Although countless surveys indicate that most Americans are looking forward to retirement, the same studies reveal ignorance about the requirements for successful retirement. This may be due in part to different motivations for retiring. Some people want to pursue other interests but are limited by job constraints. Some people want to escape a work environment they do not enjoy. Others feel like “wage slaves” and long for freedom to do whatever they want. Another part of the problem may have to do with the broad range of lifestyles that people imagine for their ideal retirement. Retirement can involve traveling the globe, simply sitting on the porch in a rocking chair, finding seclusion, volunteering, or working because you want to, not because you have to.
Regardless of your personal definition and views on retirement, it is a fact that close to 80 million Americans will be either close to retirement or in retirement within the next 20 years. At a time when an unprecedented number of people will reach traditional retirement age, we are also facing funding issues for Social Security and Medicare, witnessing the default of numerous corporate pension plans, and experiencing a personal saving rate of near zero. If aging engineers are to have any chance of enjoying a successful retirement, both financial and social preparation must be completed.
Retirement planning is helpful at any age, but saving early is especially valuable. An early start to saving is the best path to accumulating the resources you will need for a successful retirement. Young technical professionals who begin saving a fraction of their salary at the beginning of their career will be able to retire on their own schedule.
This figure considers a technical professional with a starting salary of $50,000 per year. An average salary increase of 5.5% per year (3.5% inflation, 2% experience bonus) is assumed. This data is consistent with the IEEE salary survey data for a BSEE graduate with no experience. The salary increase assumptions underestimate the experience of most electrical engineers since they ignore salary increases for promotions into positions of higher responsibility. Similarly, salary increases for obtaining advanced degrees are not considered in the salary increase rates. For example, an individual who obtains an advanced degree after starting work and moves into technical management after several years might expect an average salary increase of 8% or higher over the 30-year period illustrated in Figure 1.2.
The hypothetical engineer of Figure 1.2 invests 10% of pretax salary each year and takes advantage of a 3% company 401(k) match.

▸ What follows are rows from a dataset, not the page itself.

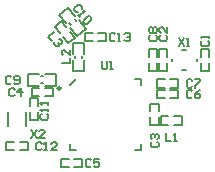
<source format=gto>
G04 Layer_Color=65535*
%FSLAX24Y24*%
%MOIN*%
G70*
G01*
G75*
%ADD24C,0.0060*%
%ADD33C,0.0098*%
%ADD34C,0.0079*%
D24*
X3202Y1456D02*
X3478D01*
X3202Y2164D02*
X3478D01*
Y1909D02*
Y2164D01*
Y1456D02*
Y1712D01*
X3202Y1909D02*
Y2164D01*
Y1456D02*
Y1712D01*
X1802Y2164D02*
X2078D01*
X1802Y1456D02*
X2078D01*
X1802D02*
Y1712D01*
Y1908D02*
Y2164D01*
X2078Y1456D02*
Y1712D01*
Y1908D02*
Y2164D01*
X1512Y-354D02*
X1788D01*
X1512Y354D02*
X1788D01*
Y98D02*
Y354D01*
Y-354D02*
Y-98D01*
X1512Y98D02*
Y354D01*
Y-354D02*
Y-98D01*
X-2454Y602D02*
Y878D01*
X-1746Y602D02*
Y878D01*
X-2002Y602D02*
X-1746D01*
X-2454D02*
X-2198D01*
X-2002Y878D02*
X-1746D01*
X-2454D02*
X-2198D01*
X-1474Y-1748D02*
Y-1472D01*
X-766Y-1748D02*
Y-1472D01*
X-1022Y-1748D02*
X-766D01*
X-1474D02*
X-1218D01*
X-1022Y-1472D02*
X-766D01*
X-1474D02*
X-1218D01*
X1726Y542D02*
Y818D01*
X2434Y542D02*
Y818D01*
X2178Y542D02*
X2434D01*
X1726D02*
X1982D01*
X2178Y818D02*
X2434D01*
X1726D02*
X1982D01*
X2434Y892D02*
Y1168D01*
X1726Y892D02*
Y1168D01*
X1982D01*
X2178D02*
X2434D01*
X1726Y892D02*
X1982D01*
X2178D02*
X2434D01*
X1452Y2164D02*
X1728D01*
X1452Y1456D02*
X1728D01*
X1452D02*
Y1712D01*
Y1908D02*
Y2164D01*
X1728Y1456D02*
Y1712D01*
Y1908D02*
Y2164D01*
X-2563Y953D02*
Y1347D01*
X-1637Y953D02*
Y1347D01*
X-2002Y953D02*
X-1637D01*
X-2563D02*
X-2198D01*
X-2002Y1347D02*
X-1637D01*
X-2563D02*
X-2198D01*
X-933Y2601D02*
X-632Y2854D01*
X-1528Y3310D02*
X-1226Y3563D01*
X-992Y3284D01*
X-866Y3133D02*
X-632Y2854D01*
X-1528Y3310D02*
X-1294Y3031D01*
X-1167Y2880D02*
X-933Y2601D01*
X-2518Y-174D02*
X-2242D01*
X-2518Y534D02*
X-2242D01*
Y278D02*
Y534D01*
Y-174D02*
Y82D01*
X-2518Y278D02*
Y534D01*
Y-174D02*
Y82D01*
X-3294Y-1198D02*
Y-922D01*
X-2586Y-1198D02*
Y-922D01*
X-2842Y-1198D02*
X-2586D01*
X-3294D02*
X-3038D01*
X-2842Y-922D02*
X-2586D01*
X-3294D02*
X-3038D01*
X2308Y-338D02*
X2564D01*
X1856D02*
X2112D01*
X2308Y-62D02*
X2564D01*
X1856D02*
X2112D01*
X1856Y-338D02*
Y-62D01*
X2564Y-338D02*
Y-62D01*
X-1087Y2385D02*
X-693D01*
X-1087Y1459D02*
X-693D01*
Y2020D02*
Y2385D01*
Y1459D02*
Y1824D01*
X-1087Y2020D02*
Y2385D01*
Y1459D02*
Y1824D01*
X-1392Y2578D02*
X-1228Y2382D01*
X-1683Y2925D02*
X-1519Y2729D01*
X-1181Y2755D02*
X-1016Y2559D01*
X-1472Y3102D02*
X-1307Y2906D01*
X-1683Y2925D02*
X-1472Y3102D01*
X-1228Y2382D02*
X-1016Y2559D01*
X2577Y2157D02*
X2703D01*
X2215Y1786D02*
Y1834D01*
X2577Y1464D02*
X2703D01*
X3065Y1786D02*
Y1834D01*
X34Y2452D02*
Y2728D01*
X-674Y2452D02*
Y2728D01*
X-418D01*
X-222D02*
X34D01*
X-674Y2452D02*
X-418D01*
X-222D02*
X34D01*
X-782Y3517D02*
X-776Y3580D01*
X-834Y3649D01*
X-898Y3655D01*
X-1036Y3539D01*
X-1041Y3476D01*
X-983Y3407D01*
X-920Y3401D01*
X-896Y3303D02*
X-839Y3234D01*
X-868Y3269D01*
X-661Y3442D01*
X-724Y3448D01*
X-580Y3276D02*
X-516Y3270D01*
X-458Y3201D01*
X-464Y3138D01*
X-602Y3022D01*
X-665Y3028D01*
X-723Y3096D01*
X-717Y3160D01*
X-580Y3276D01*
X-1693Y2754D02*
X-1900Y2580D01*
X-1784Y2442D01*
X-1554Y2518D02*
X-1491Y2512D01*
X-1433Y2443D01*
X-1439Y2380D01*
X-1473Y2351D01*
X-1536Y2357D01*
X-1565Y2391D01*
X-1536Y2357D01*
X-1542Y2293D01*
X-1576Y2264D01*
X-1640Y2270D01*
X-1698Y2339D01*
X-1692Y2402D01*
X-1450Y1712D02*
X-1180D01*
Y1892D01*
Y2162D02*
Y1982D01*
X-1360Y2162D01*
X-1405D01*
X-1450Y2117D01*
Y2027D01*
X-1405Y1982D01*
X-3013Y827D02*
X-3058Y872D01*
X-3148D01*
X-3193Y827D01*
Y647D01*
X-3148Y602D01*
X-3058D01*
X-3013Y647D01*
X-2788Y602D02*
Y872D01*
X-2923Y737D01*
X-2743D01*
X-470Y-1528D02*
X-515Y-1483D01*
X-605D01*
X-650Y-1528D01*
Y-1708D01*
X-605Y-1753D01*
X-515D01*
X-470Y-1708D01*
X-200Y-1483D02*
X-380D01*
Y-1618D01*
X-290Y-1573D01*
X-245D01*
X-200Y-1618D01*
Y-1708D01*
X-245Y-1753D01*
X-335D01*
X-380Y-1708D01*
X2907Y1120D02*
X2862Y1165D01*
X2772D01*
X2728Y1120D01*
Y940D01*
X2772Y895D01*
X2862D01*
X2907Y940D01*
X2997Y1165D02*
X3177D01*
Y1120D01*
X2997Y940D01*
Y895D01*
X3245Y2450D02*
X3200Y2405D01*
Y2315D01*
X3245Y2270D01*
X3425D01*
X3470Y2315D01*
Y2405D01*
X3425Y2450D01*
X3470Y2540D02*
Y2630D01*
Y2585D01*
X3200D01*
X3245Y2540D01*
X2450Y2560D02*
X2630Y2290D01*
Y2560D02*
X2450Y2290D01*
X2720D02*
X2810D01*
X2765D01*
Y2560D01*
X2720Y2515D01*
X1503Y2635D02*
X1458Y2590D01*
Y2500D01*
X1503Y2455D01*
X1682D01*
X1727Y2500D01*
Y2590D01*
X1682Y2635D01*
X1503Y2725D02*
X1458Y2770D01*
Y2860D01*
X1503Y2905D01*
X1548D01*
X1592Y2860D01*
X1637Y2905D01*
X1682D01*
X1727Y2860D01*
Y2770D01*
X1682Y2725D01*
X1637D01*
X1592Y2770D01*
X1548Y2725D01*
X1503D01*
X1592Y2770D02*
Y2860D01*
X-3123Y1237D02*
X-3168Y1282D01*
X-3258D01*
X-3303Y1237D01*
Y1057D01*
X-3258Y1012D01*
X-3168D01*
X-3123Y1057D01*
X-3033D02*
X-2988Y1012D01*
X-2898D01*
X-2853Y1057D01*
Y1237D01*
X-2898Y1282D01*
X-2988D01*
X-3033Y1237D01*
Y1192D01*
X-2988Y1147D01*
X-2853D01*
X2907Y770D02*
X2862Y815D01*
X2772D01*
X2728Y770D01*
Y590D01*
X2772Y545D01*
X2862D01*
X2907Y590D01*
X3177Y815D02*
X3087Y770D01*
X2997Y680D01*
Y590D01*
X3042Y545D01*
X3132D01*
X3177Y590D01*
Y635D01*
X3132Y680D01*
X2997D01*
X1853Y2635D02*
X1808Y2590D01*
Y2500D01*
X1853Y2455D01*
X2032D01*
X2077Y2500D01*
Y2590D01*
X2032Y2635D01*
X2077Y2905D02*
Y2725D01*
X1898Y2905D01*
X1853D01*
X1808Y2860D01*
Y2770D01*
X1853Y2725D01*
X-110Y1780D02*
Y1555D01*
X-65Y1510D01*
X25D01*
X70Y1555D01*
Y1780D01*
X160Y1510D02*
X250D01*
X205D01*
Y1780D01*
X160Y1735D01*
X2027Y-628D02*
Y-898D01*
X2207D01*
X2297D02*
X2387D01*
X2342D01*
Y-628D01*
X2297Y-673D01*
X1562Y-918D02*
X1518Y-963D01*
Y-1053D01*
X1562Y-1098D01*
X1742D01*
X1787Y-1053D01*
Y-963D01*
X1742Y-918D01*
X1562Y-828D02*
X1518Y-783D01*
Y-693D01*
X1562Y-648D01*
X1607D01*
X1652Y-693D01*
Y-738D01*
Y-693D01*
X1697Y-648D01*
X1742D01*
X1787Y-693D01*
Y-783D01*
X1742Y-828D01*
X-2460Y-510D02*
X-2280Y-780D01*
Y-510D02*
X-2460Y-780D01*
X-2010D02*
X-2190D01*
X-2010Y-600D01*
Y-555D01*
X-2055Y-510D01*
X-2145D01*
X-2190Y-555D01*
X-2113Y-973D02*
X-2158Y-928D01*
X-2248D01*
X-2293Y-973D01*
Y-1153D01*
X-2248Y-1198D01*
X-2158D01*
X-2113Y-1153D01*
X-2023Y-1198D02*
X-1933D01*
X-1978D01*
Y-928D01*
X-2023Y-973D01*
X-1618Y-1198D02*
X-1798D01*
X-1618Y-1018D01*
Y-973D01*
X-1663Y-928D01*
X-1753D01*
X-1798Y-973D01*
X-2115Y10D02*
X-2160Y-35D01*
Y-125D01*
X-2115Y-170D01*
X-1935D01*
X-1890Y-125D01*
Y-35D01*
X-1935Y10D01*
X-1890Y100D02*
Y190D01*
Y145D01*
X-2160D01*
X-2115Y100D01*
X-1890Y325D02*
Y415D01*
Y370D01*
X-2160D01*
X-2115Y325D01*
X330Y2675D02*
X285Y2720D01*
X195D01*
X150Y2675D01*
Y2495D01*
X195Y2450D01*
X285D01*
X330Y2495D01*
X420Y2450D02*
X510D01*
X465D01*
Y2720D01*
X420Y2675D01*
X645D02*
X690Y2720D01*
X780D01*
X825Y2675D01*
Y2630D01*
X780Y2585D01*
X735D01*
X780D01*
X825Y2540D01*
Y2495D01*
X780Y2450D01*
X690D01*
X645Y2495D01*
D33*
X-1486Y866D02*
G03*
X-1486Y866I-49J0D01*
G01*
D34*
X-2139Y1032D02*
X-2061D01*
X-2139Y1268D02*
X-2061D01*
X-1015Y3188D02*
X-964Y3128D01*
X-1195Y3036D02*
X-1145Y2976D01*
X-772Y1883D02*
Y1961D01*
X-1008Y1883D02*
Y1961D01*
X-1181Y984D02*
X-984Y1181D01*
X984D02*
X1181D01*
Y984D02*
Y1181D01*
Y-1181D02*
Y-984D01*
X984Y-1181D02*
X1181D01*
X-1181D02*
X-984D01*
X-1181D02*
Y-984D01*
X-3235Y-386D02*
Y86D01*
X-2645Y-386D02*
Y86D01*
M02*

</source>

The assumed average return on all investments is 7% over the 30-year period. Three cases are illustrated: (a) a person who begins saving as soon as he or she starts working, (b) a person who waits 5 years to begin saving, and (c) a person who waits 10 years to begin saving.
Even though Figure 1.2 is a simplified case that considers only fixed annual raises, and returns (without variations from year to year) it clearly illustrates the value of starting early. After 30 years, the engineer who starts saving from the first day on the job will have $480,000 more than the colleague who put off saving for 10 years.
As in the case of engineering projects, early planning is invaluable. It is not too late for the slow starter who begins to save in year 10 of his or her career. The time advantage of the early investor can be made up, for example, by increasing the saving rate from 10% to 17.7% once saving starts in year 10. Such a plan reduces disposable income by 7.7% for 20 years, but will result in identical portfolio value in year 30. Achieving a higher rate of return (at least 11.3%) can also compensate for the late start. In the investment world, however, higher returns are always associated with higher risk. Finally, the slow starter could choose to work for 6 years longer to make up the difference in savings.
For the engineer who wants to work beyond normal retirement age, starting to save early may seem of little value. It is worth noting, however, that although 68% of currently working Americans expect to work for pay in some capacity after they retire; only 32% of current retirees actually have worked for pay after retirement. This statistic might indicate that working seems less attractive to the 65+ year old than it did to the 25 year old. It may also be that there are not enough jobs available for 65+ year olds.